◆ **Text block**

┌──

Documentation Wizard
Joined
Sep 1, 2006
Messages
3,471
Location
Silicon Valley
Title of a New York Times business special section

I was trying to think of anything technically exciting about the 2010's, and I couldn't think of anything.
 
Welcome to the world of consumer appliances. :)

It had to happen sooner or later. There's a modicum of interest in quantum computing, but even that isn't strictly 2010s.
 
I was trying to think of anything technically exciting about the 2010's, and I couldn't think of anything.

The kind of imaging tech (both hardware and software) available to consumers was extremely exciting in the past decade. For less than $500 you can shoot 4k60 content, something unthinkable in 2010 at that price point.
 
Thought some more about this, and I had forgotten about the huge improvement in hobbyist tools this decade, the proliferation of FPGA designs, cheap Chinese test equipment and pcb fabs, KICAD, MFM disk emulators.
A decade ago, I wouldn't have been able to afford a 16-channel 10MHz analog data acquisition system with 100gb of SDRAM which let me digitize mag tape.
 
3D printing for that matter. Ten years ago it was still a mix of ultra-expensive resin and powder printing machines for prototypes with the first of the ABS/PLA filament systems coming online in hobbyist hands through a LOT of hacking and still rather low resolution and slow speeds. Same with laser cutters. You can now buy a 4' x 4' bed with a CO2 laser tube for under $6000. The arduino and its IDE have SIGNIFICANTLY improved the learning curve for learning microcontrollers. When I was still in highschool your options was the PIC16....or the BASIC stamp.

For consumers I've been amazed how far Virtual Reality has gone since the kickstarter for the Oculus Rift. I can't even recall any products from the 2000's that attracted anywhere near as much momentum. Now mind you many of these projects are now splintering off as the meddling persists (facebook's purchase Oculus and more recently their requirement to have a facebook account to access portions of the product) but there is still plenty of momentum that is allowing the popularity to continue as the price continues to fall for what was formerly $1500 base price for the hardware.
 
But how is this significant? It's a refinement, but I'm not sure that the consumer market was really pining for it.

It's changed the way we produce and consume moving images. Prior to 2010, cell phone video wasn't really viable. The quality we carry around with us can now capture any event in reference quality (whether or not that content is viewable outside of an oppressive government's network is another topic). Even car dash cams have caught some amazing stuff, like the multiple angles of the Chelyabinsk meteor exploding.
 
For some perhaps. I'm not one of those who spends my waking hours watching bad phone videos on TBD or YT.

Wrong age I guess. I prefer to listen to the TV rather than waste resources watching it.

└──

◆ **Recorded information**

┌──

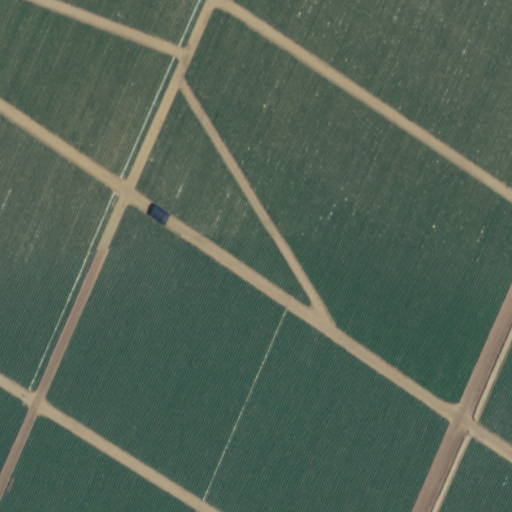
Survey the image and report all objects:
crop: (256, 256)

└──

◆ **Set problem**
Carry on the forum discussion about 2010s technology, starting after its last post. The material is separate from the forum discussion about technology in the 2010s.

◆ **Output of the task**
It's interesting...I'd definitely concur with the assessment that most of what's happened in the tech world over the last decade has mostly been progressive refinement of existing ideas and technologies, and a lot of it isn't all that exciting to me personally. At the same time, though, I do think it's a good point that progressive refinement has made some interesting tools much more accessible to ordinary people, which dovetails neatly with what I think the really encouraging and exciting development this decade has been. For the last half of the 2000s and the first few years of the 2010s, it was really looking like the all-industry push to make technology (and computers specifically) into a consumption-only delivery channel for corporate mass media was almost unstoppable, and worse, nobody seemed to have any interest in stopping it.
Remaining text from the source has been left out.